------ Document passage ------
I had a coworker who sold several vehicles via internet auction and had the winning bidder try to run a scam where they paid with a cashier’s check that was for about twice the amount of the winning bid and instruct her to send the overpayment to a person who was going to come and pick the vehicle up and drive it to the new owner. Turns out that the checks were forgeries. The buyer originated out of Nigeria in every case. The first time it happened she deposited the check but had trouble contacting the person who she was supposed to send the extra money to. She wanted to set up a time for him to pick the car up. Because of the delay (a week) she got a phone call from the bank telling her the check was bogus. She tried to contact the buyer but he suddenly disappeared. After that she told all winning buyers that all checks would be held until they cleared the bank. She had three or four “buyers” suddenly drop out of sight. When she added this disclaimer to all her auction listings the problem went away.

Anonymous Coward says:

Re: different scam

This is a classic example of the new nigerian 419 scam. I’m sure Mike’s run a paragraph on this one, too, with links.

You want to tell your friend to be careful even with cheques that clear, as I think some cheques in those cases also appeared to have cleared, only to have come up bad later on, and the bank siezed the funds. Something shady like that.

Look up the story again, give it a read, and pass it on to your friend.
------ Extracted entries ------
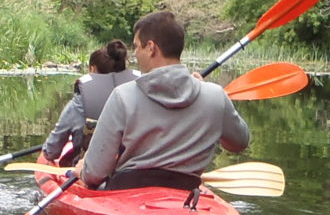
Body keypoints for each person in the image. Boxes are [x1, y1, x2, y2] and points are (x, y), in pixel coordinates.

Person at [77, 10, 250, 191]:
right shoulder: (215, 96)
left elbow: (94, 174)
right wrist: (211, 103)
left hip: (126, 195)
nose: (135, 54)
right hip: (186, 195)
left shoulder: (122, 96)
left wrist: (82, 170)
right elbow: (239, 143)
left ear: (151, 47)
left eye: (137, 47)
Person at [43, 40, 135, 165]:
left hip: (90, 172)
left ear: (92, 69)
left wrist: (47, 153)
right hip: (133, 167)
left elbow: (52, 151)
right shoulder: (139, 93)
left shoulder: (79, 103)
------
------ Extracted entries ------
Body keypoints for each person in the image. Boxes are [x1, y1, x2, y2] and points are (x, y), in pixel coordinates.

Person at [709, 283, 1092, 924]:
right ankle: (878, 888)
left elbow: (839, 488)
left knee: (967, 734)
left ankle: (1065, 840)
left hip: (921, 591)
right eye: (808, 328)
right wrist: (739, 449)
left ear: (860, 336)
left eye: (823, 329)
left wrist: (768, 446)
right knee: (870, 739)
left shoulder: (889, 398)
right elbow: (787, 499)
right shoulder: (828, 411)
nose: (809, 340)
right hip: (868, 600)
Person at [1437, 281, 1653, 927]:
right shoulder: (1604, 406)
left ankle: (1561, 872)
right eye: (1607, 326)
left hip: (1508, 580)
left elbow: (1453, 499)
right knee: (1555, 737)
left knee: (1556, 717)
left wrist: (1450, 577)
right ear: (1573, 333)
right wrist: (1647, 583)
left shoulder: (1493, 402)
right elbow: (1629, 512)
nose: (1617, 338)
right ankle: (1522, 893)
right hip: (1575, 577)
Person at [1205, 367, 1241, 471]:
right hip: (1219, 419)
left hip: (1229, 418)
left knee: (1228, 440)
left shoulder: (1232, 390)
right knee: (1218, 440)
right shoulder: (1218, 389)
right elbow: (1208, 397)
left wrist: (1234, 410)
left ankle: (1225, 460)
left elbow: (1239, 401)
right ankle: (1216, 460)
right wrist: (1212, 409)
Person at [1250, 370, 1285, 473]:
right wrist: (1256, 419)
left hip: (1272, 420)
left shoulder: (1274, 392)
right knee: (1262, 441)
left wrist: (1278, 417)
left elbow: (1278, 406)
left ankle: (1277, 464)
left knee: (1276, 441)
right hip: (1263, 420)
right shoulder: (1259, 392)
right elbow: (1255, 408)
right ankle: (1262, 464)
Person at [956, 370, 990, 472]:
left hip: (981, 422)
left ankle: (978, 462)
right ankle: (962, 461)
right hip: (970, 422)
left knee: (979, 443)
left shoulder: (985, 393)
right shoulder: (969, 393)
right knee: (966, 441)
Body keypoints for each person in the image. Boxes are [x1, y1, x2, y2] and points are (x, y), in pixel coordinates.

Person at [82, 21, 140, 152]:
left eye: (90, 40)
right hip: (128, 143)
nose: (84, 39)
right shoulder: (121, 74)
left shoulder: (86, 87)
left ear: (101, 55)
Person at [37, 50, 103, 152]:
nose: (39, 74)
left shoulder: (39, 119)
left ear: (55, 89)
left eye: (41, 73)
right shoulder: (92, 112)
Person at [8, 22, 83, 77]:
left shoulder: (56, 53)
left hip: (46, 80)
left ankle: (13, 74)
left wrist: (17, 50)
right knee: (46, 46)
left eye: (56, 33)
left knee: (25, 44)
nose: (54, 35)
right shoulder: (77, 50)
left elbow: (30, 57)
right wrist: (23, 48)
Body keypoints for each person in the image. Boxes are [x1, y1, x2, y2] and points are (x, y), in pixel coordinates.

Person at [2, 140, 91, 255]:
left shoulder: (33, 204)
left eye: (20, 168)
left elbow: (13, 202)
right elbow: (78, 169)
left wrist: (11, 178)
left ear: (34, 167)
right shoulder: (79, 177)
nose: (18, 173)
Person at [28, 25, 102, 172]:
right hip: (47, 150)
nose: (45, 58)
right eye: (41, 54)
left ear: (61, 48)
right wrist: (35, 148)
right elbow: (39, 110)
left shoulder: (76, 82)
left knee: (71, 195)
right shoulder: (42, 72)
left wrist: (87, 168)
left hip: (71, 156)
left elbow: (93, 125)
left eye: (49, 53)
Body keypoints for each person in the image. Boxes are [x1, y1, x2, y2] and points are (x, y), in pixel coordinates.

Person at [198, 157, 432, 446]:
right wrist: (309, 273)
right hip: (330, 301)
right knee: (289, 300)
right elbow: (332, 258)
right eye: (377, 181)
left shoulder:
------
------ Extracted entries ------
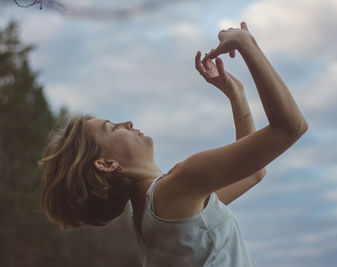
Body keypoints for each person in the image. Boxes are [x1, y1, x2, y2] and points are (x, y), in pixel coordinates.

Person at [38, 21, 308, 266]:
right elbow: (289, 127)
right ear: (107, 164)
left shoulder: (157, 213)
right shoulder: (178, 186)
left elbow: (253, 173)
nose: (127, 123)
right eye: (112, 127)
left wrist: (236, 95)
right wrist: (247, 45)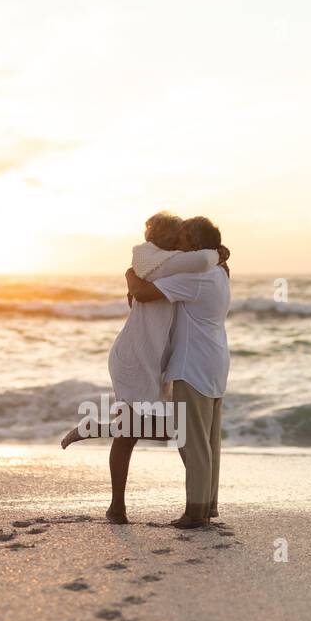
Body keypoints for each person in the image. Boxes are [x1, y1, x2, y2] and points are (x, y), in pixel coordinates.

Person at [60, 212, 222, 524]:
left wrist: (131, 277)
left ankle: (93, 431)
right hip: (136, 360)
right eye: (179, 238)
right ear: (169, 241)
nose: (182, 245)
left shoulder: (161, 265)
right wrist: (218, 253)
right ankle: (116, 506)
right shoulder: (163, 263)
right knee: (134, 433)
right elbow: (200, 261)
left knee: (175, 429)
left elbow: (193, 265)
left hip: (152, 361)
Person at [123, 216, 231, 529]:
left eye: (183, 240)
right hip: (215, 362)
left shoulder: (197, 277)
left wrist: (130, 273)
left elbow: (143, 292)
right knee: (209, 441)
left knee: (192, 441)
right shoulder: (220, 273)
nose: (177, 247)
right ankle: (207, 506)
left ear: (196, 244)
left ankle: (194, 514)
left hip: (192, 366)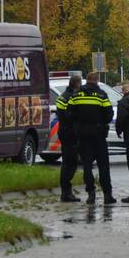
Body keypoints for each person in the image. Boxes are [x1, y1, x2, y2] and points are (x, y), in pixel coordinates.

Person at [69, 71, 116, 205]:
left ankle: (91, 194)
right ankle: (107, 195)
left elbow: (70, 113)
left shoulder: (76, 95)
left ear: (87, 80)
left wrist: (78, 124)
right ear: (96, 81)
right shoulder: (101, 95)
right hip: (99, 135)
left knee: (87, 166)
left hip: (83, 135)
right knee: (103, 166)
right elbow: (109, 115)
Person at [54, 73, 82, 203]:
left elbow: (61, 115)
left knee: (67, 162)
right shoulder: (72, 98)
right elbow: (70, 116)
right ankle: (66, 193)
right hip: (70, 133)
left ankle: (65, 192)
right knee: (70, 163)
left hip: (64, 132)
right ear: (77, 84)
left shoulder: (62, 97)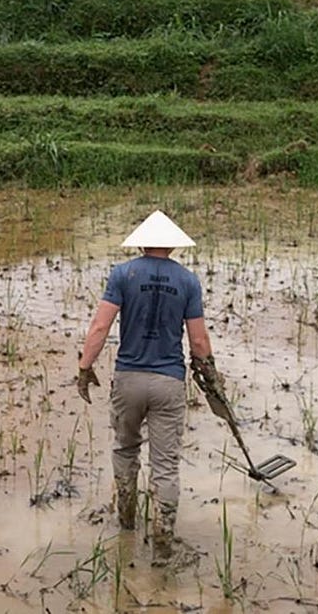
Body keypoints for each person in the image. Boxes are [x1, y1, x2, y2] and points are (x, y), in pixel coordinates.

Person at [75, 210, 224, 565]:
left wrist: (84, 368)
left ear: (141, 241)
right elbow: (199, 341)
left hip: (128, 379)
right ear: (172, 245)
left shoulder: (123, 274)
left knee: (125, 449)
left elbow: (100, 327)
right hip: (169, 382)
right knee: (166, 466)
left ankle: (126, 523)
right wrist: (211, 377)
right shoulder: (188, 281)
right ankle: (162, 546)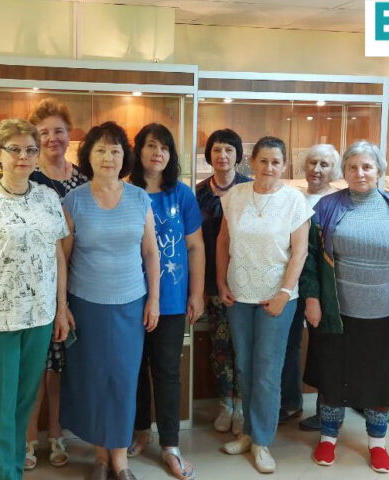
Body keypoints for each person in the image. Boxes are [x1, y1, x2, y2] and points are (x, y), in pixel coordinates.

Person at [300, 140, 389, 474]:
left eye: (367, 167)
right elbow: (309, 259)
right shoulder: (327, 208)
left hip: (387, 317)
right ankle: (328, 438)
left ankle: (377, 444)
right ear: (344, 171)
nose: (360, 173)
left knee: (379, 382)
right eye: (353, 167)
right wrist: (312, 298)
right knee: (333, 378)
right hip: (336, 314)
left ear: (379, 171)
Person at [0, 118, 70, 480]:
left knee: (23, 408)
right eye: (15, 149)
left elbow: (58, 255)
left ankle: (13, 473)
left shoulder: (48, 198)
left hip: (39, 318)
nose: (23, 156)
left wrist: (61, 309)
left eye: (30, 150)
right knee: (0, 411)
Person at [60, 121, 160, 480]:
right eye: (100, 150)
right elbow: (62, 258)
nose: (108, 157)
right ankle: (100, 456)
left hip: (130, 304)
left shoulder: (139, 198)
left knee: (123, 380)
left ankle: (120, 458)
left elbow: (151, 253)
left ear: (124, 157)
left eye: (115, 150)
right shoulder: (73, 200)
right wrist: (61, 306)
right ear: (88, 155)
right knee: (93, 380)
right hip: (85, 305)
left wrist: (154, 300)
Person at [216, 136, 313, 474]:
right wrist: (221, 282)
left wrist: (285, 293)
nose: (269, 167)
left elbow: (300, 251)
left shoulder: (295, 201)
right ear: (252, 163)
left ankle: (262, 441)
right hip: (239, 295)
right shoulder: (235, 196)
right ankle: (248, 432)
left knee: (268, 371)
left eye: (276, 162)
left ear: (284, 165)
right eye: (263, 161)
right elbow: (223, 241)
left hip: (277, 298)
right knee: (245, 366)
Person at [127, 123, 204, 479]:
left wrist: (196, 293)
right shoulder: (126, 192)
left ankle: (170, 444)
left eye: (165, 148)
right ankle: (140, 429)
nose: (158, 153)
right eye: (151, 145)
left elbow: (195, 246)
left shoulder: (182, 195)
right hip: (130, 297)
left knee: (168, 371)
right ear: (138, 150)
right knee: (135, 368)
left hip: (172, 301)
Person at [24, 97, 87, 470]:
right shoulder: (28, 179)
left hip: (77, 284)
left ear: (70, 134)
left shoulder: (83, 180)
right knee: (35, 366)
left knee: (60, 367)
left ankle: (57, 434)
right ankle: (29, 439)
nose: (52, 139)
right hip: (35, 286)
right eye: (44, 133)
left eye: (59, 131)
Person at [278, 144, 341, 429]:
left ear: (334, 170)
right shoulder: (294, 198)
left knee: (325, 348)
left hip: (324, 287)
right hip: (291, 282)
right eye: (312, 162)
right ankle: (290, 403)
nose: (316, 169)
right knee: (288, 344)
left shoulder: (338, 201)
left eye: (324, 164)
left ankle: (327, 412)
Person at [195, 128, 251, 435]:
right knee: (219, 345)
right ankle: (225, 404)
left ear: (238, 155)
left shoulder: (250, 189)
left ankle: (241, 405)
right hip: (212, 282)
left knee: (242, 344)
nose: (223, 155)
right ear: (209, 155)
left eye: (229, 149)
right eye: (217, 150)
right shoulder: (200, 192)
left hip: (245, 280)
------
**Brief 1:** List each instruction addressed to the reader in the final sentence of the check scam passage.
**Brief 2:** Repeat word for word the stretch of the check scam passage from "You want to" through "to your friend.".
The records have no connection to the check scam passage.

**Expected answer 1:**
- Look up the story again
- give it a read
- pass it on to your friend

**Expected answer 2:**
You want to tell your friend to be careful even with cheques that clear, as I think some cheques in those cases also appeared to have cleared, only to have come up bad later on, and the bank siezed the funds. Something shady like that.

Look up the story again, give it a read, and pass it on to your friend.